A property that might generate GH₢4,000 or GH₢5,000 per month under a traditional lease could potentially earn substantially more through short-term rentals during peak tourism periods. For many homeowners and diaspora investors, this income helps pay mortgages, maintain properties, and finance education.
Yet the costs of this boom are becoming impossible to ignore. Ghana faces a housing deficit estimated at 1.8 million units, according to the Minister for Works and Housing, Kenneth Gilbert Adjei. In a market already starved of supply, every apartment converted into a short-term rental represents one fewer unit available for permanent residents.
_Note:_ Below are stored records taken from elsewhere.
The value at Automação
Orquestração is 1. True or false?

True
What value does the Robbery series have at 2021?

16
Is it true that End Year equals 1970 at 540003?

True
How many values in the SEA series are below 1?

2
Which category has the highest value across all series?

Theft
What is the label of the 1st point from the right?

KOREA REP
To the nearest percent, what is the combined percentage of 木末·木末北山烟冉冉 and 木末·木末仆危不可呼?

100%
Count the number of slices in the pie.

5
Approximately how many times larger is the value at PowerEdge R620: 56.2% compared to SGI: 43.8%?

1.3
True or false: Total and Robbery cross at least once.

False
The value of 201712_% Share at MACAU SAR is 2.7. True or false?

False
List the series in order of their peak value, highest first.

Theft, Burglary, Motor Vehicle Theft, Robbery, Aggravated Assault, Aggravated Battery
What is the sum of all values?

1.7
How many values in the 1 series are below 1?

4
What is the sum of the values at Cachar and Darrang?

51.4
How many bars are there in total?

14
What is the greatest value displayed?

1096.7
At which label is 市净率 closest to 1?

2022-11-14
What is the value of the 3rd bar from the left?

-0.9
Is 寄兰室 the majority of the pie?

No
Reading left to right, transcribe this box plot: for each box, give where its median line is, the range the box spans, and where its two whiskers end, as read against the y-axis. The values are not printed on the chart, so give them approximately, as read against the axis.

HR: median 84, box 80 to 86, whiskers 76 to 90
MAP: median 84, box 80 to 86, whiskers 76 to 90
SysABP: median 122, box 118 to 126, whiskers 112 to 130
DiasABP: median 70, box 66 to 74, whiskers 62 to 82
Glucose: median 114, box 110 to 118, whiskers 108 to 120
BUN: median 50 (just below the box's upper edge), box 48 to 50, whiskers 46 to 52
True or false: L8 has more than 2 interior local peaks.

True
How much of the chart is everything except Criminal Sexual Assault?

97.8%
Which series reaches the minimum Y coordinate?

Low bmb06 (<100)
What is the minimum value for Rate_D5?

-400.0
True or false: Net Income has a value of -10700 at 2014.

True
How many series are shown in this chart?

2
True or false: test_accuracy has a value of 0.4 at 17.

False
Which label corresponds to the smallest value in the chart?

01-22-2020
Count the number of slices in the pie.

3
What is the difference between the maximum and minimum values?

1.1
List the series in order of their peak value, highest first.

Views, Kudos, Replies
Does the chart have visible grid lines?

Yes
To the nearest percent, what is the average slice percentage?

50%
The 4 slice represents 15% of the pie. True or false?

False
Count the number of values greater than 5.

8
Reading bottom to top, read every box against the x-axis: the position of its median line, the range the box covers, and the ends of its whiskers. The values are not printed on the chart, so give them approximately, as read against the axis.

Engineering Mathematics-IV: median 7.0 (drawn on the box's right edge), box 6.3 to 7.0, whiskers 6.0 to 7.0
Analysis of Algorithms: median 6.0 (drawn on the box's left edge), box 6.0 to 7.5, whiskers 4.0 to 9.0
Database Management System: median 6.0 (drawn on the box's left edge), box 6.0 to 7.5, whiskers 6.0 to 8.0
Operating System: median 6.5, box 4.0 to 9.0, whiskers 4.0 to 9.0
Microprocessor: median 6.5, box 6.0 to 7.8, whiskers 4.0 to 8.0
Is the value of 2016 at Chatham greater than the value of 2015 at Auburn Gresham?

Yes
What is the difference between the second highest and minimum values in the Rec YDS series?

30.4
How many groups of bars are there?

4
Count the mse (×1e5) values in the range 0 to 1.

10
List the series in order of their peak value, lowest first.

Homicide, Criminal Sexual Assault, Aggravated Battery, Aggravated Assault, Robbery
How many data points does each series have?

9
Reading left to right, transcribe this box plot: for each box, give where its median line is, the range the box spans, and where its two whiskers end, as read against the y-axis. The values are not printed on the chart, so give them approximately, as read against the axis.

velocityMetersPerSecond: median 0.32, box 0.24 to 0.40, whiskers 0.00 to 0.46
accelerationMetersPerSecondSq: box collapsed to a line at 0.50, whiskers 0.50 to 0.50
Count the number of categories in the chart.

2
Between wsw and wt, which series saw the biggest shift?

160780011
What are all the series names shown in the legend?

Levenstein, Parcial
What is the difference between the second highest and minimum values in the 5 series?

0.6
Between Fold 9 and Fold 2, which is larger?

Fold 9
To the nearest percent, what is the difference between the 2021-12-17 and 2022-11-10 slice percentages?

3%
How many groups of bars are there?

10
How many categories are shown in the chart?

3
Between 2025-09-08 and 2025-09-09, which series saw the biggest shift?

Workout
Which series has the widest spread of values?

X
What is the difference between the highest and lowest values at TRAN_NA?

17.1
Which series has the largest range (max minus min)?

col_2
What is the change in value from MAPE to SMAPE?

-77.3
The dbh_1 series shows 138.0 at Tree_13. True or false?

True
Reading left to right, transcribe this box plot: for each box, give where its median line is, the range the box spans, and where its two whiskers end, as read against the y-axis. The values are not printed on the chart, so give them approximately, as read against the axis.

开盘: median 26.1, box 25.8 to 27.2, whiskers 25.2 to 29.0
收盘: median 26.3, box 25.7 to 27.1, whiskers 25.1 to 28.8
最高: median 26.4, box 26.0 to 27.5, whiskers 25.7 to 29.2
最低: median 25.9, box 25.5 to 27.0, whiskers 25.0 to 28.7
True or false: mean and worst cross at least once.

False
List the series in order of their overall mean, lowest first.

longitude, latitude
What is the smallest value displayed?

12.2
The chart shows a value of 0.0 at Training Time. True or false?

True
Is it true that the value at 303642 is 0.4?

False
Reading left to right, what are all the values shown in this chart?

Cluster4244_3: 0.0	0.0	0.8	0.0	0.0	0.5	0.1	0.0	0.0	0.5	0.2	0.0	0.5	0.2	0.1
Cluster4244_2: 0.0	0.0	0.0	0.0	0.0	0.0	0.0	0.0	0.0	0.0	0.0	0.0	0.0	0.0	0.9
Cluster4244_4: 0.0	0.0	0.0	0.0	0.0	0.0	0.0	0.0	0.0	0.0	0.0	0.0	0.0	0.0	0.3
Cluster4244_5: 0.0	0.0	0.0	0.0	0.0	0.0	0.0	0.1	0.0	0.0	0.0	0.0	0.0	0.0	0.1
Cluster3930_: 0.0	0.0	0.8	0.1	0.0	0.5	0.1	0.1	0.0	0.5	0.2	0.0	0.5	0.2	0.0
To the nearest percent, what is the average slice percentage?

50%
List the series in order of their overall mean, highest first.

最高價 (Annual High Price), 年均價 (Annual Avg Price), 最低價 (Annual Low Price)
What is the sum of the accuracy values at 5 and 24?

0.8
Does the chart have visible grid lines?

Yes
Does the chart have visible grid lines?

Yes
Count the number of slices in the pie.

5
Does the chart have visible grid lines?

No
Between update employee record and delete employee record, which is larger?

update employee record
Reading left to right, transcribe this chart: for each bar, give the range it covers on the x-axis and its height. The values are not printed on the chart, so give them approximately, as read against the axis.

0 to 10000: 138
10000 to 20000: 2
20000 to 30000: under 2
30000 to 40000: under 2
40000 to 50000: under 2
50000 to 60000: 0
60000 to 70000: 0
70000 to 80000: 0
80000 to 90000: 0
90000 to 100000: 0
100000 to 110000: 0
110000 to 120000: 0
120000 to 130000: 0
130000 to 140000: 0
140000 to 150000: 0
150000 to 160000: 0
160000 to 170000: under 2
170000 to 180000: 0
The arithmetic is straightforward. When investors discover that short-term rentals generate higher returns than traditional leases, economic incentives push them to prioritise Airbnb guests over local tenants. As more landlords make this transition, the supply of long-term rental housing decreases. Basic economics dictates that when supply falls while demand remains strong, prices rise.
The influence extends beyond properties actively listed on the platform. Landlords increasingly benchmark potential Airbnb revenues against traditional rental income. If a two-bedroom apartment can generate the equivalent of GH₢12,000 per month through short-term stays, many owners become reluctant to accept GH₢4,000 under a conventional lease. This recalibration of expectations ripples through the entire market, pushing rents higher even for properties that have never hosted a single Airbnb guest.
Another concern is the gradual transformation of residential communities into tourist-oriented districts. As investor demand grows, property values rise. Developers focus on luxury apartments targeted at investors rather than affordable housing for local residents. This process, commonly described as gentrification, can displace lower-income households from desirable locations.
While areas like Cantonments and Airport Residential have historically served higher-income residents, similar trends are increasingly visible in emerging locations including East Legon Hills, Adjiringanor, and parts of Spintex. The long-term consequence is a city that becomes progressively segregated by income.
Cities around the world have grappled with identical tensions. Barcelona, Amsterdam, New York, Paris, and London have all introduced regulations aimed at balancing tourism with housing affordability. Common measures include mandatory registration of short-term rental properties, tourist taxes, restrictions on the number of rental days per year, limits on multiple-property ownership, and zoning regulations specific to short-term rentals.
These policies do not eliminate Airbnb but seek to prevent the excessive conversion of residential housing into tourist accommodation. Ghana may eventually need to consider similar approaches as the sector continues to expand.
The solution is not to ban Airbnb. Doing so would undermine tourism, reduce investment, and eliminate valuable income opportunities. Instead, policymakers should focus on creating equilibrium: strengthening regulation and registration requirements, improving data collection on short-term rental activity, encouraging affordable housing development, expanding mortgage accessibility, and investing in transport infrastructure to open new residential areas beyond the capital’s congested core.
Most critically, government must address the underlying structural causes of housing unaffordability — rising land prices, escalating construction costs, and insufficient affordable housing production. Airbnb alone did not create Accra’s housing crisis, and regulating Airbnb alone will not solve it.
The future will be decided not by whether short-term rentals exist, but by whether Ghana manages growth wisely. A successful city must work for investors, visitors, and residents alike. Failure risks turning housing from a necessity into a luxury.